好多小怪啊。
那個地方,那道門的后面,那破廟的墻體深處,一定就是真正的boss
“殺”
俞靈零手持雙劍,在一個黑衣人對著她喊殺的時候,左右并合成一個x,將對方叉成和口號相呼應的存在。
“我知道要殺,不用你們提醒。

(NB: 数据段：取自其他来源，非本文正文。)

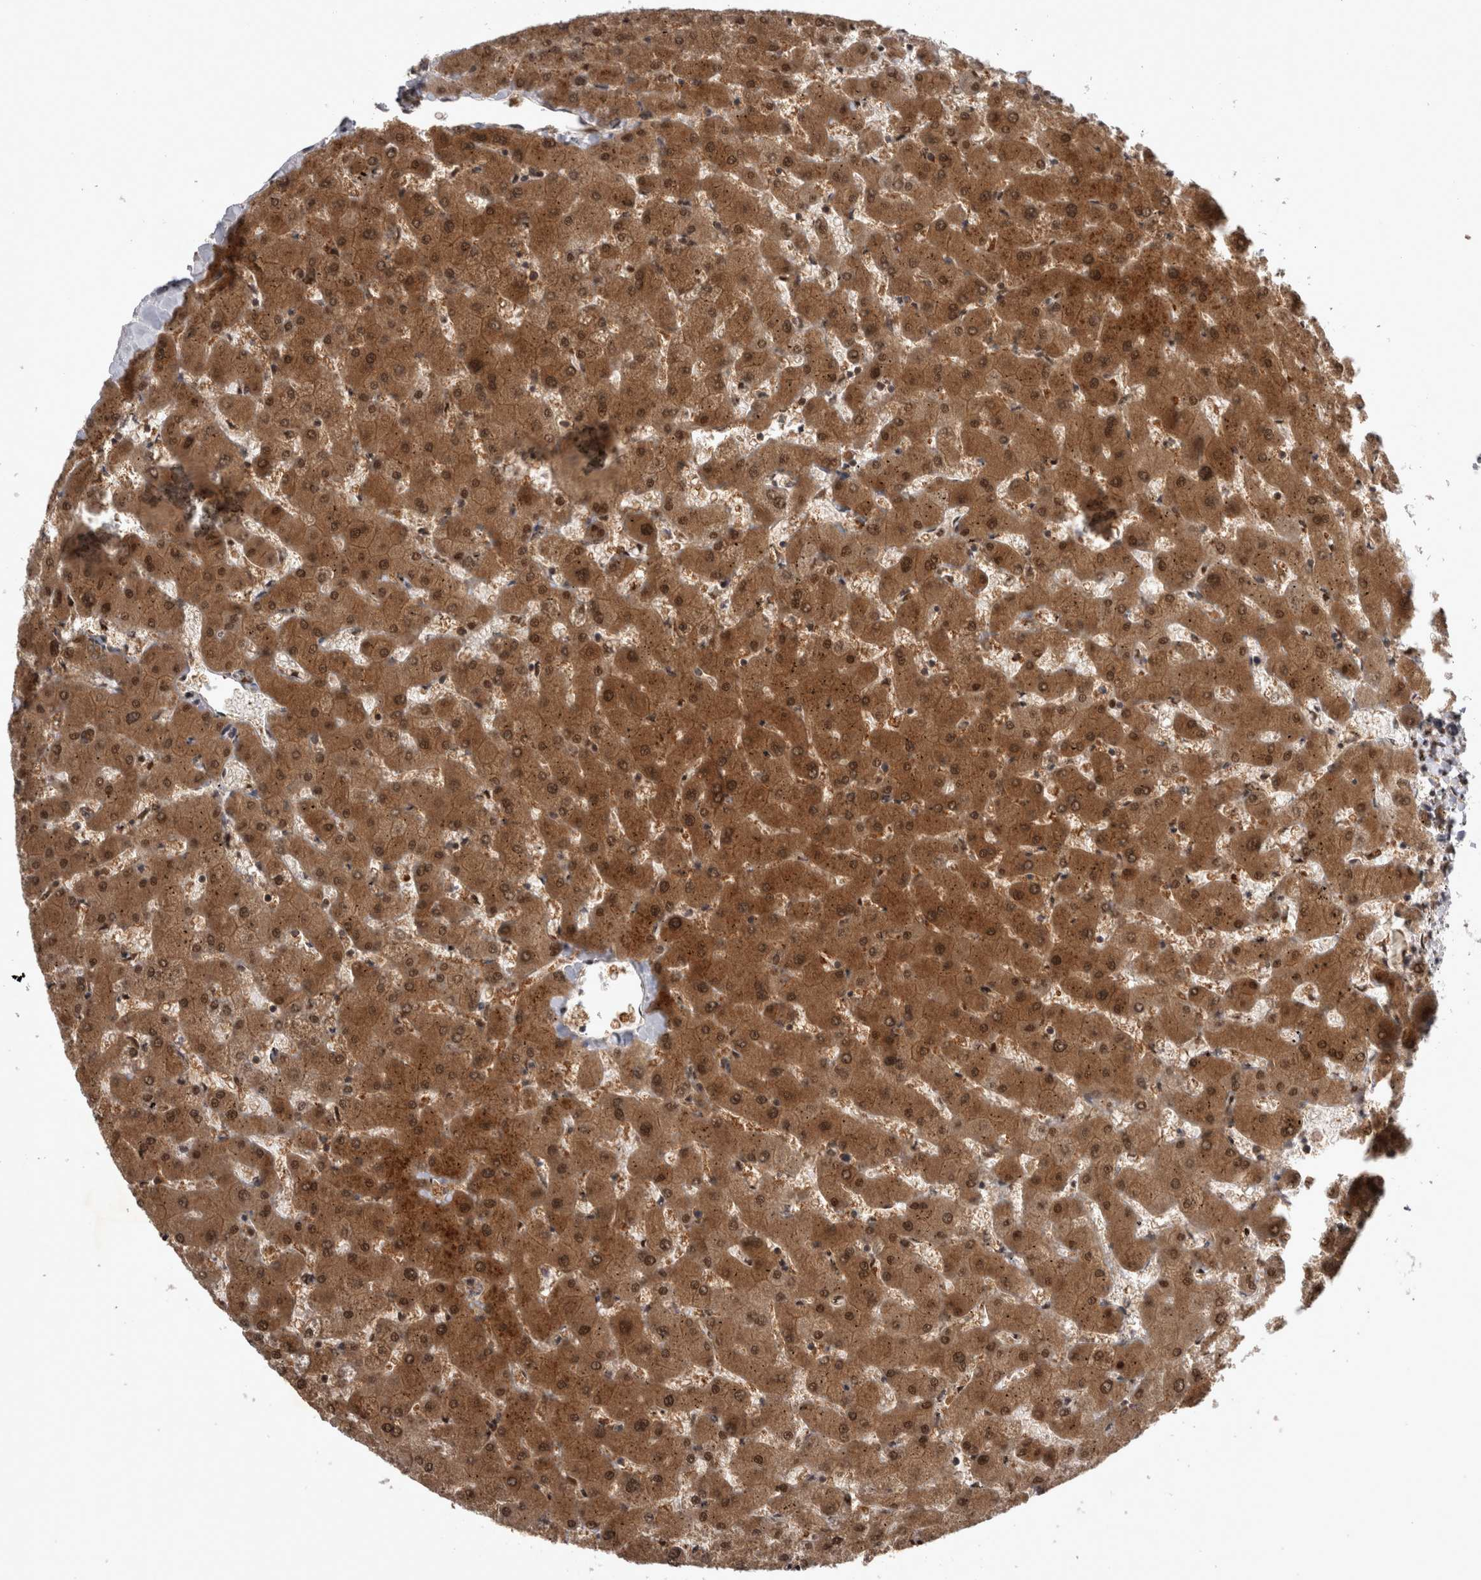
{"staining": {"intensity": "moderate", "quantity": ">75%", "location": "cytoplasmic/membranous"}, "tissue": "liver", "cell_type": "Cholangiocytes", "image_type": "normal", "snomed": [{"axis": "morphology", "description": "Normal tissue, NOS"}, {"axis": "topography", "description": "Liver"}], "caption": "Immunohistochemistry (DAB) staining of benign human liver displays moderate cytoplasmic/membranous protein positivity in about >75% of cholangiocytes. (DAB (3,3'-diaminobenzidine) IHC, brown staining for protein, blue staining for nuclei).", "gene": "PSMB2", "patient": {"sex": "female", "age": 63}}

”
俞靈零看她一招將人形怪打完,心中迸發了無窮的成就感。
曾幾何時,她和別人打永遠都被壓,手法怎么都跟不上,只能選擇掛機
現在這種念頭剛起,身體就已經做出滿分動作,甚至能一招ko怪
“你們的過場臺詞也太少了,來來回回居然就只有一個殺字,也不換點其他的。”
她的雙劍舞如蓮花旋“你看我有幾分像從前”
再也沒有人叫我菜狗了爽
“妖孽”“惡鬼”
陽光照在人的肌膚上,總會給人以暖意。
可破廟中出來的眾多青衣樓殺手,他們圍著那一群叛徒,在陽光下卻感到一股陰寒。
“她殺了我們多少兄弟”
“不知道,數不清”
“老總瓢子,我們還要、還要繼續嗎”
有人的眼神流露內心真實想法恐懼、遲疑。
“那個女人”
那個身穿嫁衣的女人,一開始是在人群的中心揮舞雙劍,許多人因為她的外貌輕視她,甚至生出淺薄的鄙夷和呲笑那青衣三十七樓,怕不是被她色誘才反叛罷。
現在,地面以她為中心,散落一地黑衣黑巾的殺手。
那道紅色身影身后,是模糊不清的其他面孔,一時將她隱約護在中心,一時又將她推成先鋒任她鋒芒畢露。
他們不曾折損一人。
而那屬于他們的滿地黑衣,呼吸停止,永墜黃泉。
她在眾多黑色中,散著同樣顏色的長發,微微瞇著眼笑著,紅繡鞋上那珍珠流蘇細碎響著。
口中則哼唱著歡快卻不成型的音調,凌亂而不知疲憊地舞著卷刃的雙劍,她在殺人,也在也在舞蹈。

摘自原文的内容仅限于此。